• Exercise instructions
Take the data below and filter it for lines containing the word "Rendered"; show each line found.

Structured page parsing data
+++
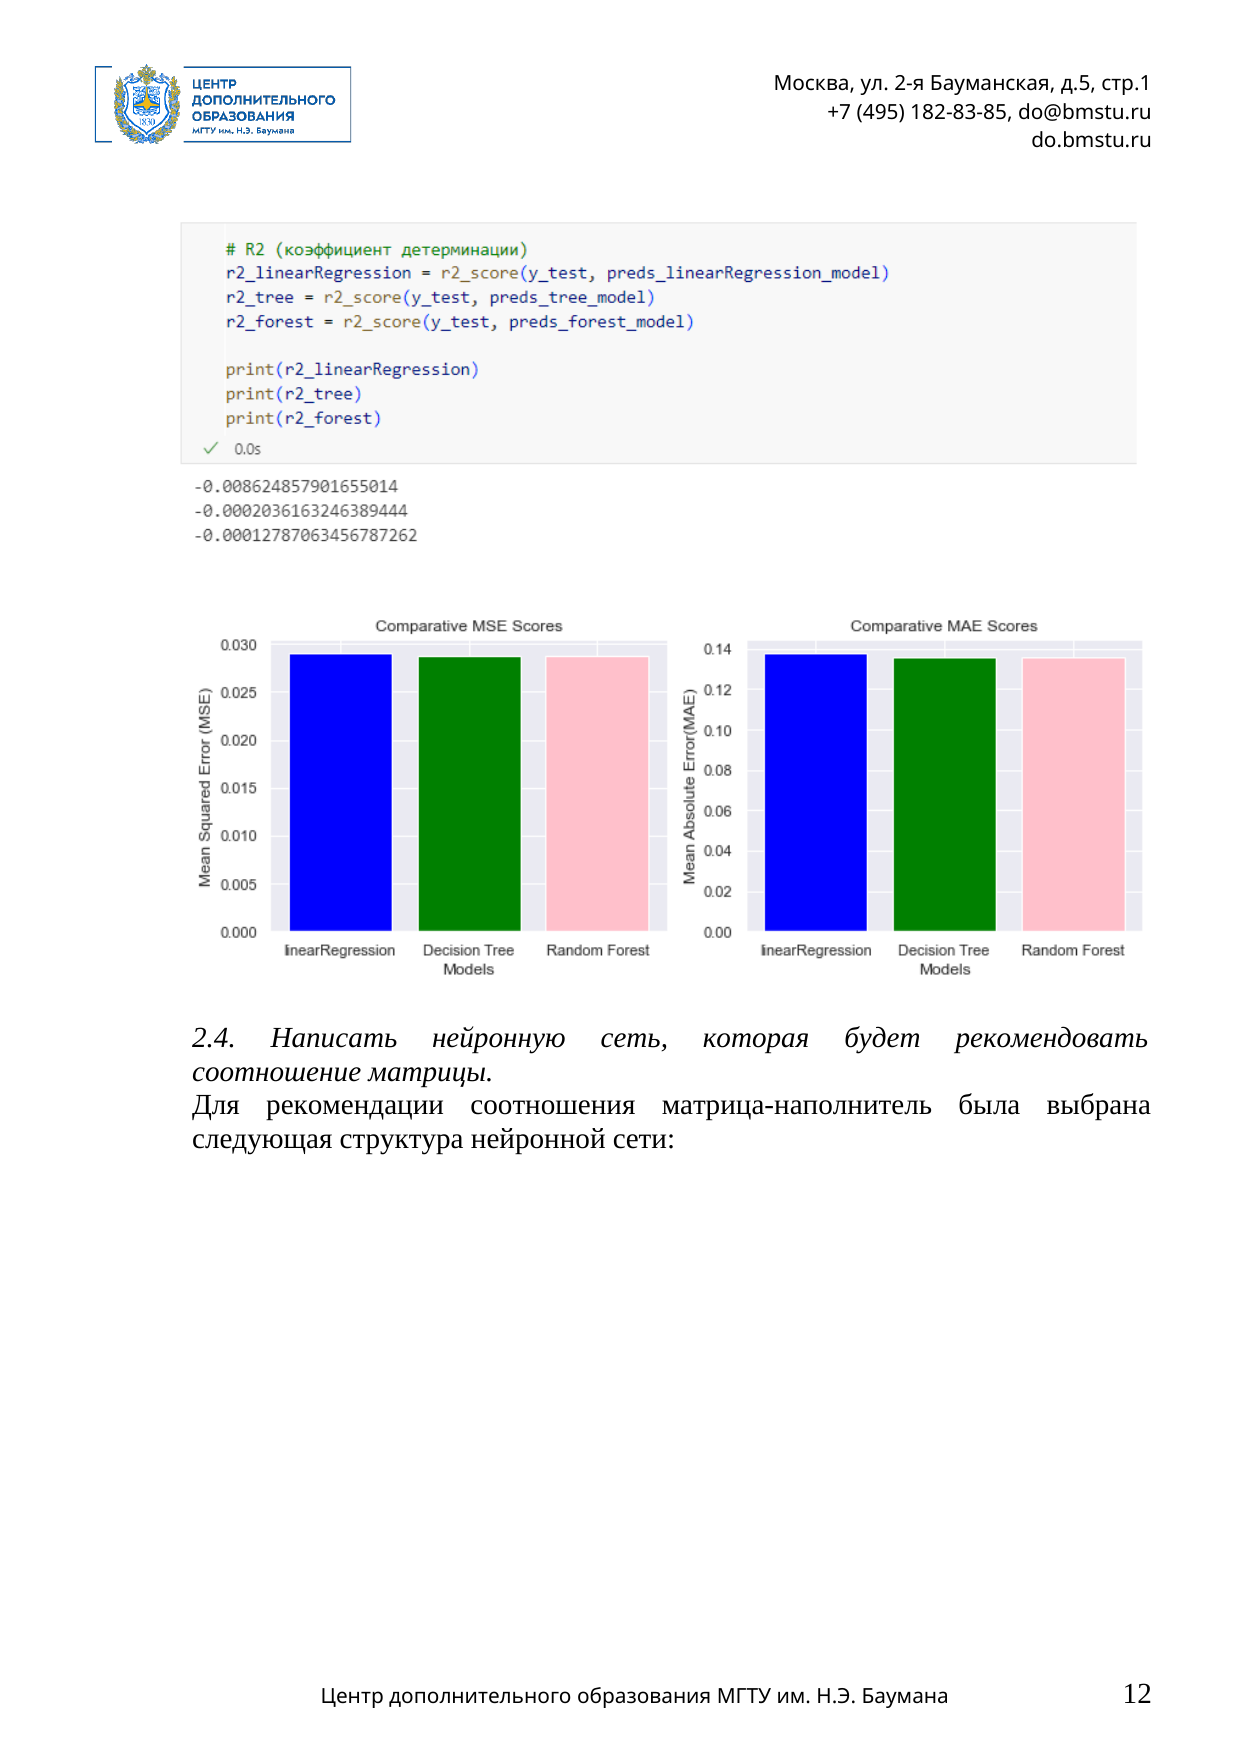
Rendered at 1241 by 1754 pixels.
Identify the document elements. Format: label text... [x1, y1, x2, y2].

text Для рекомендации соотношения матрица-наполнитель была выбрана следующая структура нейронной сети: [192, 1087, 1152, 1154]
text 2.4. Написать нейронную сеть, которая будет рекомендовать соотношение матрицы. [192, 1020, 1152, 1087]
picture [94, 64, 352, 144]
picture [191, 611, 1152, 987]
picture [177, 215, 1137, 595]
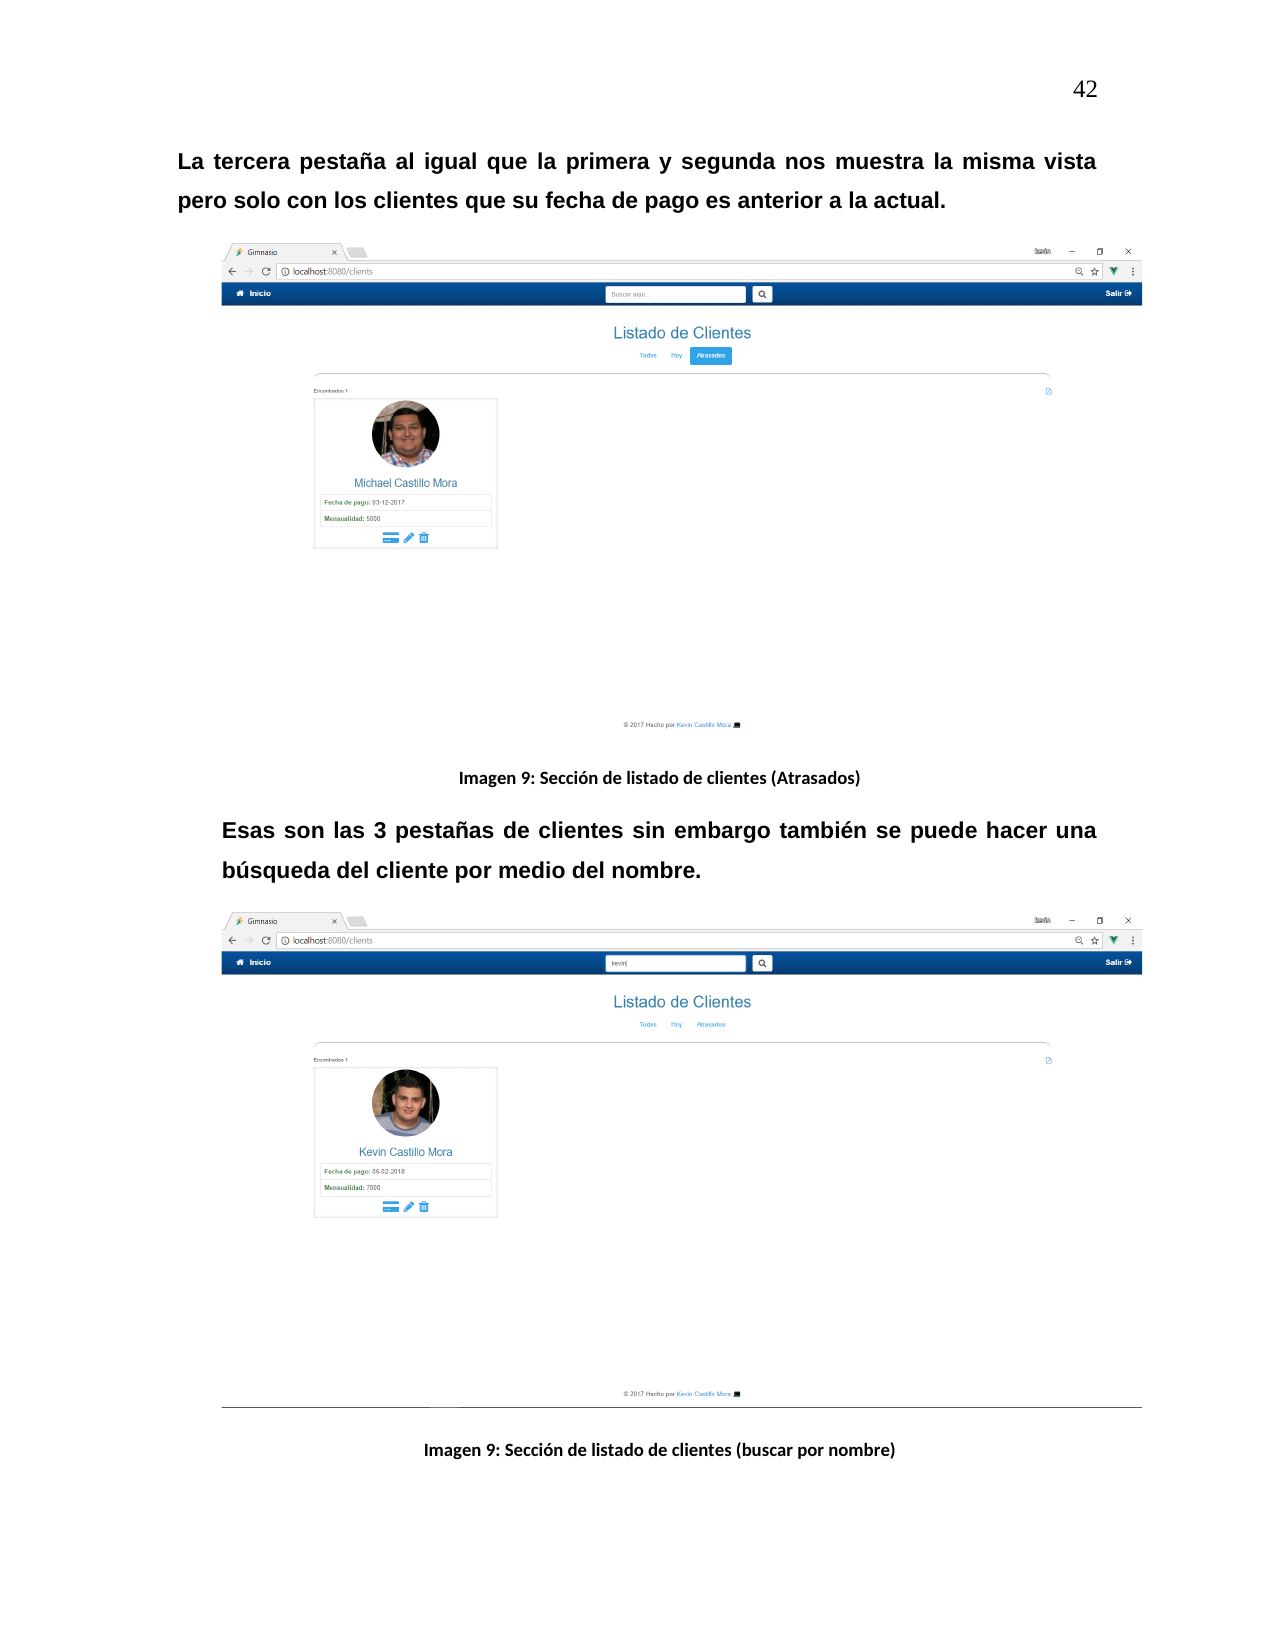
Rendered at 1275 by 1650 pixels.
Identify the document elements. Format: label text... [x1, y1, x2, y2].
+++
• Exercise response
Rendered at 1241 by 1754 pixels.
Rendered at 1275 by 1650 pixels.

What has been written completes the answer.